Dimos media vuelta y empezamos a caminar hacia la salida sudeste; nuestros brazos ya no estaban entrelazados.
—Solo he leído algunos —comenté, en un intento de disimular la vergüenza que sentía por haberme inclinado para recibir un beso imaginario. ¿Se habría dado cuenta?—. Son bastante buenos, ¿verdad?
—¡Son estupendos! Nicky se ha inventado toda una mitología de esas mujeres heladas que viven dentro de las paredes de un palacio de hielo. Para que la heroína pueda liberarse tiene que escuchar la historia de cada uno de sus guardianes de hielo. Y cuando estos les cuentan sus historias se derriten, pero cada relato forma un cristal de hielo en el corazón de la heroína. La cuestión es si conseguirá la libertad antes de que su corazón se hiele por completo.
—Brrr. —Me envolví con los brazos y me estremecí—. Siento frío solo de pensarlo. Pobre Nicky. No debería tener que lidiar con todo eso a su edad.
—¿A lidiar con qué? —preguntó Liam, mientras salíamos del campus por la puerta sudeste.
No podía contarle nada de la maldición, pero sí que podía hablarle de la familia de Nicky. Nos paramos en medio de la calle, a una distancia equidistante de mi casa y de la posada.

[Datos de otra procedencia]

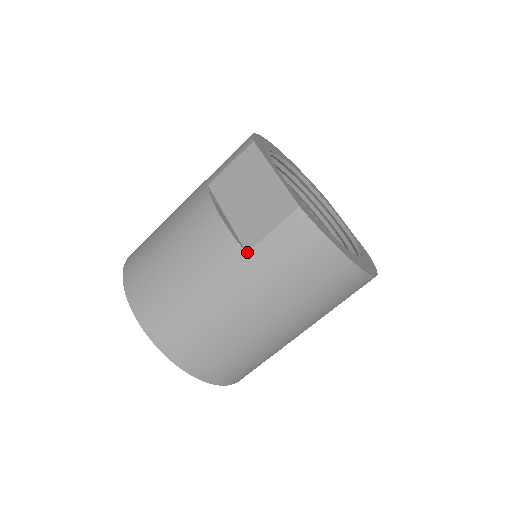
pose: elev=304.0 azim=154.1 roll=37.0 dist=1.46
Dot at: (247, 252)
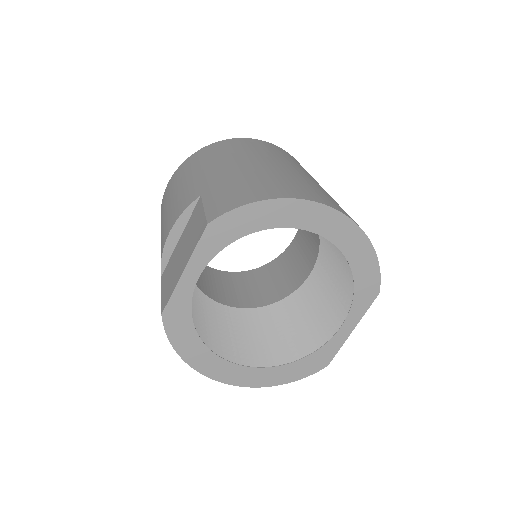
Dot at: (161, 277)
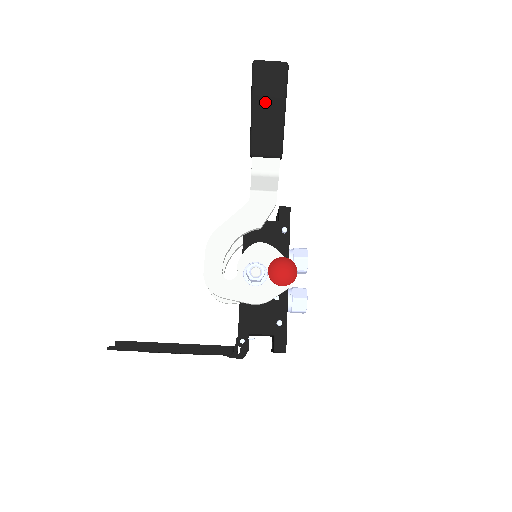
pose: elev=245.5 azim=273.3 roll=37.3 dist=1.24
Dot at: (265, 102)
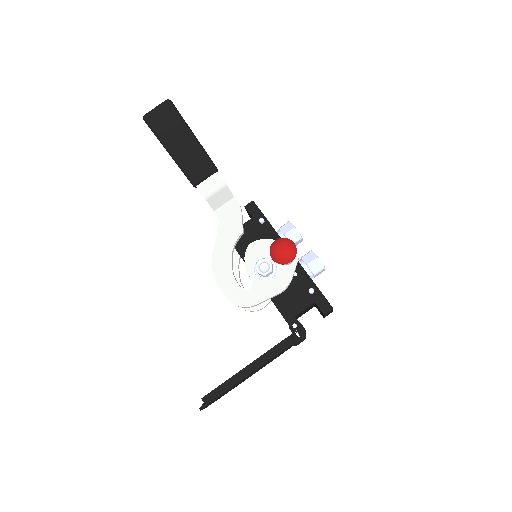
Dot at: (174, 140)
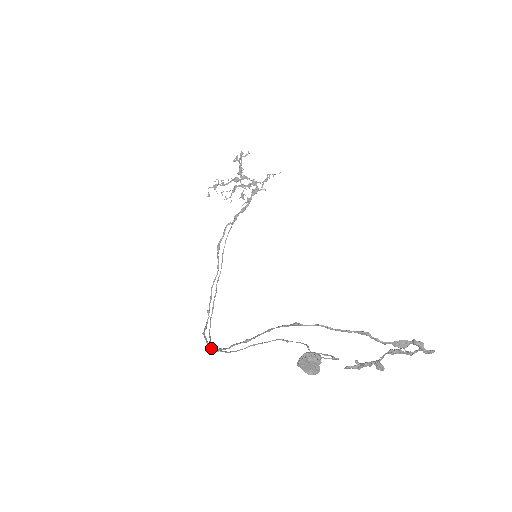
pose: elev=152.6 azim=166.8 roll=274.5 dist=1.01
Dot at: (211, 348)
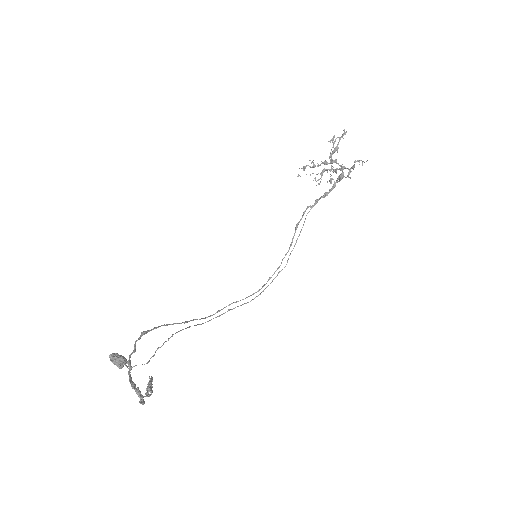
Dot at: (228, 310)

Eché un vistazo a la Dulce Posada Hart, que estaba decorada alegremente (Diana la había llenado de luces de colores, colgantes de acebo y pino y varios renos iluminados), y sentí una punzada de culpabilidad por haberlo condenado a pasar las Navidades en Juguetelandia.
—Es una larga historia. ¿Te apetece tomar una copa? —ofrecí, intentando que mi voz sonara casual—. ¿Algo que no sea de chocolate y que no tenga azúcar?
Liam rio.
—Vamos allá. —Y, entonces, acercándose lo suficiente para que pudiera sentir su cálido aliento en la oreja helada, susurró—: Pero tienes que prometerme que tampoco me darás galletas ni pasteles. Ya empiezo a sentirme como Hansel, engordado por una bruja perversa que quiere meterlo en el horno.
Entre risas le prometí que no le ofrecería ningún dulce y le aseguré que, al menos, Diana no era una bruja. Pero omití que después de mi primer hechizo exitoso estaba empezando a dudar de que quizá yo sí que lo fuera.